Enter Philip Lowe, who was appointed RBA governor in September 2016. For the first few years of Lowe’s tenure, he held the line (Lowe had been Stevens’ deputy since 2012), keeping official rates at a historical low of 1.75% for almost three years, despite a buoyant economy, unemployment at near-record lows of 5%, and one of the world’s most expensive housing markets.

The absurdity of Stevens’ and Lowe’s decade of ultra-low rates was that it gave the RBA absolutely no room to move in the event of an external shock — and come 2020, that shock came in the form of COVID-19.

Within months of COVID-19 hitting, Australia, like most of the world, tackled the expected calamity with an unprecedented wave of fiscal and monetary stimulus. More than $300 billion of (mostly misdirected) fiscal stimulus was created by Australia’s most proliferate former treasurer, Josh Frydenberg. But while the federal government was cashing cheques it couldn’t afford (or need), Lowe didn’t want to miss out on the fun.

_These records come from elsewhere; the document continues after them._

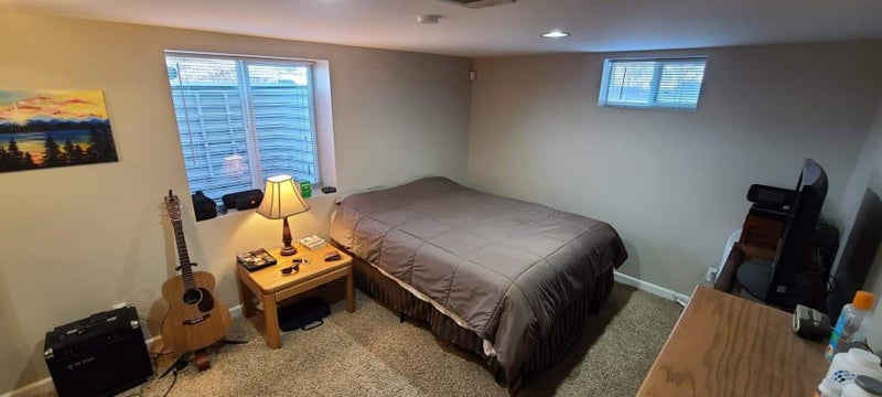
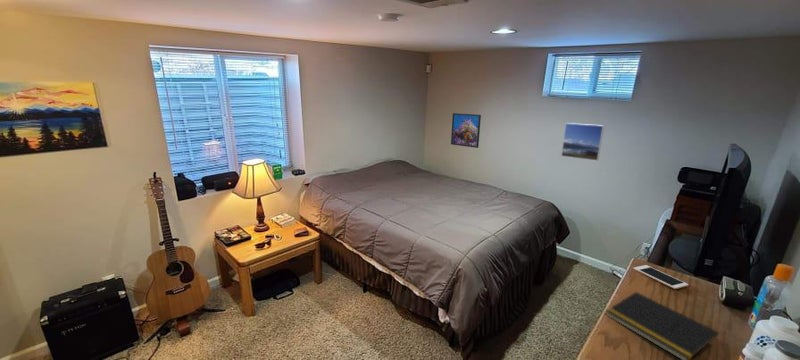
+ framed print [560,122,605,162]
+ notepad [604,291,720,360]
+ cell phone [633,264,689,290]
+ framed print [450,112,482,149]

With the mere thought of the property market adjusting from comically overvalued to terribly overvalued, Lowe sprung into action, slashing rates from a record low of 1.75% to only 0.25%. At the same time, the RBA lent almost $200 billion of virtually free money to commercial banks (70% went to the big four banks) to ensure the money spigots remained open. Anyone with a rudimentary understanding of how markets worked would quickly have realised this would reinflate the housing bubble. It appears Lowe, who has never worked anywhere other than the Reserve Bank itself, doesn’t fit in that category (or possibly, that was his aim all along).

The waves of monetary and fiscal stimuli led to Australia’s already globally expensive property market rising by 24.6%. This was fantastic for baby boomers like Lowe, who already owned property, but an absolute disaster for anyone aged under forty or who didn’t already own property.

But it doesn’t end there.

By mid-2020, the Australian economy had already started to quickly recover. Unemployment would drastically drop, and by early 2021 it was nearly back to record-low levels. This was the time to quickly normalise interest rates. Alas, even as unemployment fell to only 4.5% in August 2021 and the share market hit a record high of 7629 that same month, Lowe inexplicably still failed to act. 

In March of this year, even as the monstrously slow central banks around the world were urgently raising rates (New Zealand’s central bank started hiking rates in October 2021), Lowe was still sitting on his hands leaving interest rates at emergency levels. By now, inflation was already above 3%, so in real terms, Australian interest rates were negative 3.5%. This was alongside historically low unemployment, rampaging house prices and a record share market.

Make no mistake, this was Philip Lowe’s “Greenspan” moment.

It took the spectre of global hyperinflation for the RBA to belatedly act, finally raising rates in May. A succession of rises followed in June and July, taking the cash rate to 1.35%, but with inflation continuing to rise, real rates remain staunchly negative (the rate needed to quickly tame inflation in Australia is likely above 5%). In an economy where an iceberg lettuce costs $13, in real terms, it still costs savers to put money in a term deposit.

The damage caused by Lowe’s litany of failures is now being borne. The RBA will need to continue aggressively hiking rates over the coming year but is now doing so into economic weakness rather than strength. This will almost certainly tip the economy into recession.

When the list of culprits responsible for the impending economic disaster in Australia is written, Philip Lowe’s name is likely to be very near the top.